At most U.S. high schools, students are lucky to have the option of taking a single computer science class.

But at  New York City's Academy for Software Engineering (AFSE), which graduated its very first class on Monday, computer science courses aren't just an option--they're required all four years.

Giving the commencement address at AFSE, Union Square Ventures co-founder Fred Wilson exhorted the new graduates to find a balance between work and personal life, take risks, and "work your ass off."

Wilson posted the full draft of his speech on his blog, though he admits to ad-libbing a bit once he stepped onto the dais. Here are three of his biggest pieces of advice.

1. Take risks.

But only smart ones. AFSE graduates took a big risk enrolling at a school that didn't exist four years ago, Wilson says, and that choice is one that paid off. He also drew on his own experience to advise the students about when a gamble is worthwhile.

"I am not suggesting you take silly risks," he told graduates. "I am suggesting you take calculated risks. Each and every time I took a risk there were people telling me not to do it. I listened to them. I did not disregard their advice lightly. After listening and carefully considering the risks, if my gut tells me to take a risk, I do it."

2. Work hard.

Wilson did not beat around the bush when it came to warning graduates about the amount of work required to be successful. 

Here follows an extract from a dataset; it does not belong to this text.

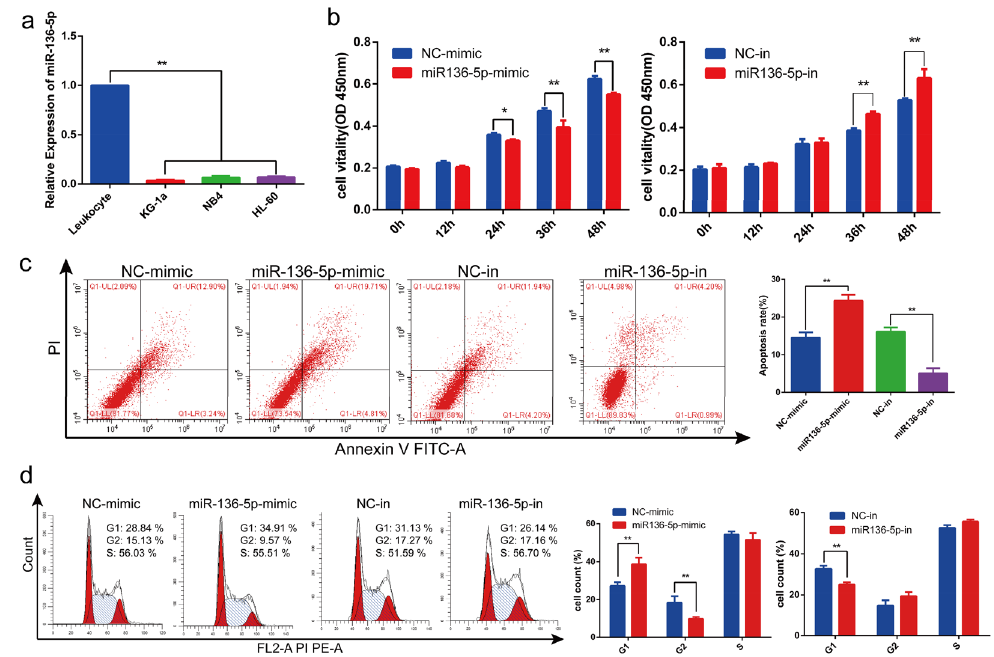
Figure 4. The effects of miR-136-5p on KG-1a cells proliferation, apoptosis and cell cycle distribution. ( a ) QRT- PCR was applied to determine the expression of miR-136-5p in AML cells. ( b ) Cell viability was analyzed by CCK ‐ 8 assay. c Flow cytometry assay was performed to detect the apoptosis rate. ( d ) Flow cytometry assay was performed to detect cell cycle distribution. * p < 0.05, ** p < 0.01.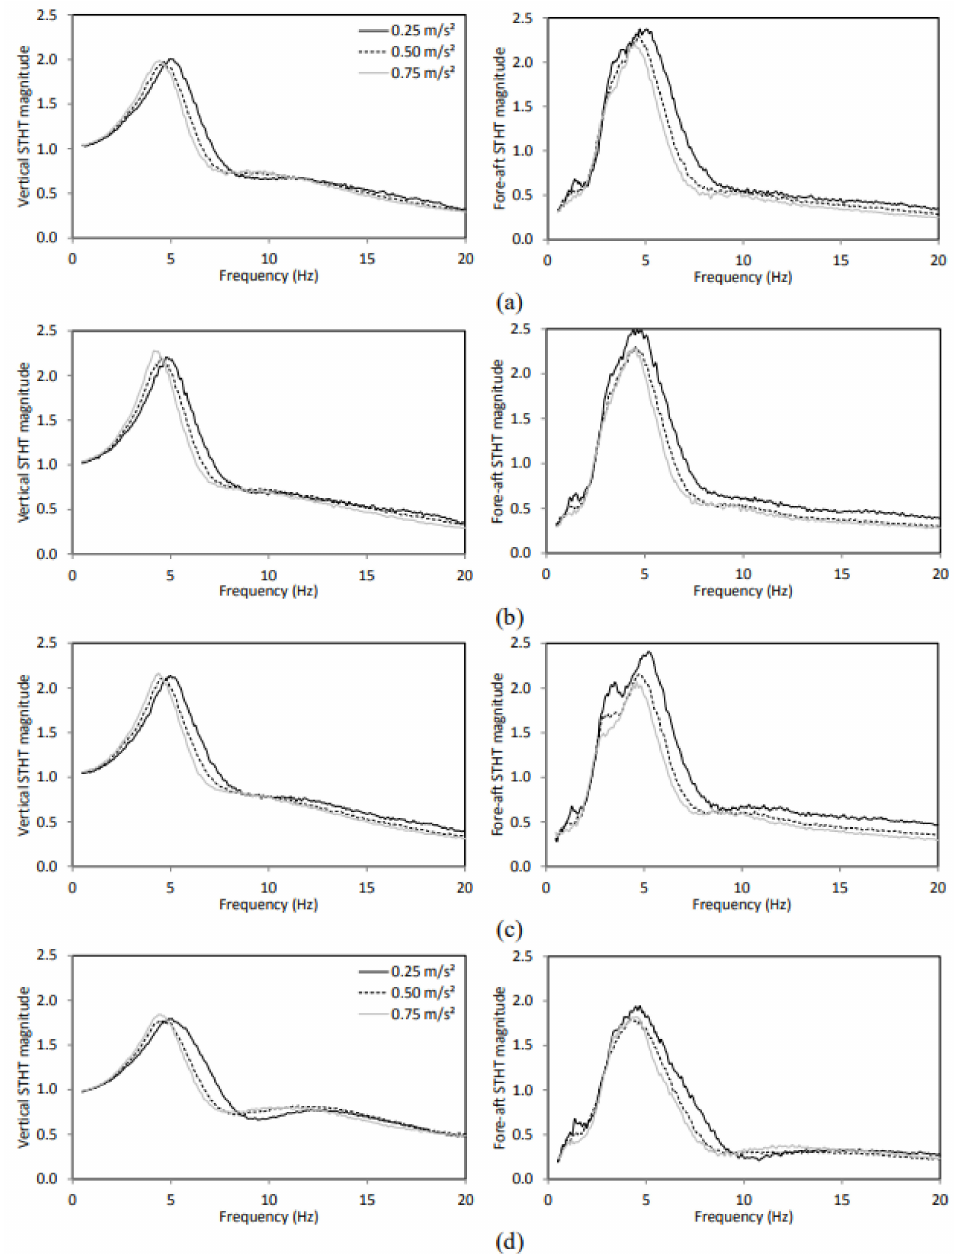
Figure 9. Influence of excitation magnitude on the mean STHT magnitude responses of 58 participants sitting without back support: ( a ) seat A; ( b ) seat B; ( c ) seat C; and ( d ) rigid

"You have to work your ass off," said Wilson. "Because if you are going to take these risks, you have to work hard to make them pay off. This is not the lottery. You take a risk and you work every day to make sure it comes through for you."

3. Get lucky.

Wilson says luck is important, but it's useless if you don't recognize it. "I can't tell you when your lucky breaks will come," he said. "But I can tell you that they will come. You must be able to see them for what they are, you must be in a position to act on them, and you must not miss them. Pay attention, look carefully, and be prepared for your lucky breaks."